Alison Saunders is not just the second woman ever to become Director of Public Prosecutions, but also a domestic goddess. Her ability to lead the CPS is as nothing to her skills with an egg whisk, apparently.
I know this after listening to Radio 4’s Profile programme on Saturday, presented by Becky Milligan. Of the 13-minute show, nearly six minutes were devoted to celebrating Saunders’ abilities in the kitchen and as a dinner party host. Her controversial (and entirely wrong) 1996 advice against holding another inquest into the Hillsborough disaster, warranted far less – just over two minutes of air time.
While we learned that Saunders makes a mean tarte tatin, and ‘light and fluffy’ cheesecake, we heard nothing about her leading the London CPS response to the 2011 riots (which earned her a Companion of the Order of the Bath). Nor was there anything about her concern that demonisation of young women, particularly if they’ve been drinking, is a barrier to securing rape convictions.
Instead, listeners were treated to a school friend revealing the new DPP ‘can cook fabulous Sunday roasts’; and that when the pair had Saturday jobs on the cream cake counter in BHS, ‘cream cakes proved very popular’. A friend from university explained that, ‘it’s always the food that’s the pivotal point of the evening,’ at a Saunders’ dinner party. This not entirely shocking (or, indeed, interesting) revelation, prompts an almost forensic level of questioning by Milligan about Saunders’ pudding proclivities, which would do one of the DPP’s cross-examining barristers proud.
Becky Milligan: What’s the favourite [pudding], do you think?
Uni Friend: Oooh, well, it’s always something different, I means she’s –
UF: Er, I’d say she takes on more challenging dishes than that.

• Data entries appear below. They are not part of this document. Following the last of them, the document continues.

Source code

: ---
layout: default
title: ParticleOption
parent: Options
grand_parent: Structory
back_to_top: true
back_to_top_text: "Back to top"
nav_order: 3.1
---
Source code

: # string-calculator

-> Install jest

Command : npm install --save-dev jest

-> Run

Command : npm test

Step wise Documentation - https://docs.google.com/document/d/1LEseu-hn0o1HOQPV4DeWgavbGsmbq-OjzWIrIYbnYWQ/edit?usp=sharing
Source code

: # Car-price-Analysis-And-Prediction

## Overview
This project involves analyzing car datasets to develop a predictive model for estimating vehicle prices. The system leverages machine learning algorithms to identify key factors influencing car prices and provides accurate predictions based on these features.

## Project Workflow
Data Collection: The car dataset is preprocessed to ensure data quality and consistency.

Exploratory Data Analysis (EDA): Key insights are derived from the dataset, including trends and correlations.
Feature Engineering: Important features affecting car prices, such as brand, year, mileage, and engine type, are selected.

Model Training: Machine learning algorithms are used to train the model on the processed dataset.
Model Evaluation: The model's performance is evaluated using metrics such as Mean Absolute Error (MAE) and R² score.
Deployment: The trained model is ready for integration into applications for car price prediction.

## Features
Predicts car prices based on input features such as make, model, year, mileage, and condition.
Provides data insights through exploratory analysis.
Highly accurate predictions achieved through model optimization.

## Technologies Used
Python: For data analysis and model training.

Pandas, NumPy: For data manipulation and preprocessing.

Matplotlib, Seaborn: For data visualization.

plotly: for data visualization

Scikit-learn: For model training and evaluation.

BM: So, we’re not talking apple crumble.
UF: Well, she does some of the basics fantastically well, but also there’s always something else coming out, I’m just trying to think of –
BM: Prunes? [I swear I am not making this up.] Um, custard with – what is it that you have could have – what’s the best pudding you’ve ever had?
UF: I seem to remember having a very great tarte tatin, which is challenging to do, and I can remember Alison cooking
one of those, but equally she will do the crumbles and the basics, as well. There’s normally a good choice there, when you’re being entertained by them.
School Friend: She cooks cakes, puddings. It really is amazing. I think, the phrase, ‘I don’t know how she does it,’ really suits Alison. Joking aside, It is amazing, I have no idea how she fits it all in, actually.
BM: What is your most memorable pudding at her house?
SF: Actually, one of the most recent was absolutely delicious.
BM: What was it?
SF: Wonderful cheesecake that was light and fluffy. It was a cheesecake. It was a new recipe that she tried.
This toe-curling segment, lasting nearly two minutes, is accompanied throughout by music from the Great British Bake Off. The programme then segues, somewhat surreally, into a news bulletin of the 1989 Hillsborough disaster, followed by an altogether more pertinent comment about Saunders from the spokesperson for the Hillsborough Justice Campaign.
At one point, the former solicitor-general, Edward Garnier MP (to whom Saunders used to report), is even asked
whether she ever baked for him. (‘I have unfortunately never had one of her cakes….’ ).
I should declare a slight interest, here. I interviewed Saunders as part of the Guardian/LSE ‘Reading the Riots’ research, and found her both impressive and approachable. She subsequently accepted an invitation to a Women in Journalism party, and I can confirm that, yes, she does seem pretty good company - a point probably worth mentioning in any profile.
But for Radio 4 to subject a senior woman, doing an important and gritty job, to such fluffy, demeaning treatment is just jaw-dropping. Is Becky Mulligan auditioning to be the next Alan Partridge (now that Steve Coogan is winning plaudits as a serious actor)? Would she have asked the solicitor-general if he’d ever sampled any of Saunders’ male predecessors’ cupcakes?
It’s difficult enough for women in public life to be taken seriously as it is, and, whatever the intention, patronising Saunders in this way, can only serve to undermine her authority, both within the organisation she leads, and beyond.
If anyone is left in any doubt as to whether the DPP is more than just a pinny-wearing marvel, she should use her new powers to have Milligan tried for crimes against serious journalism, and acts preparatory to sexism. Trust me. It’s an open and shut case.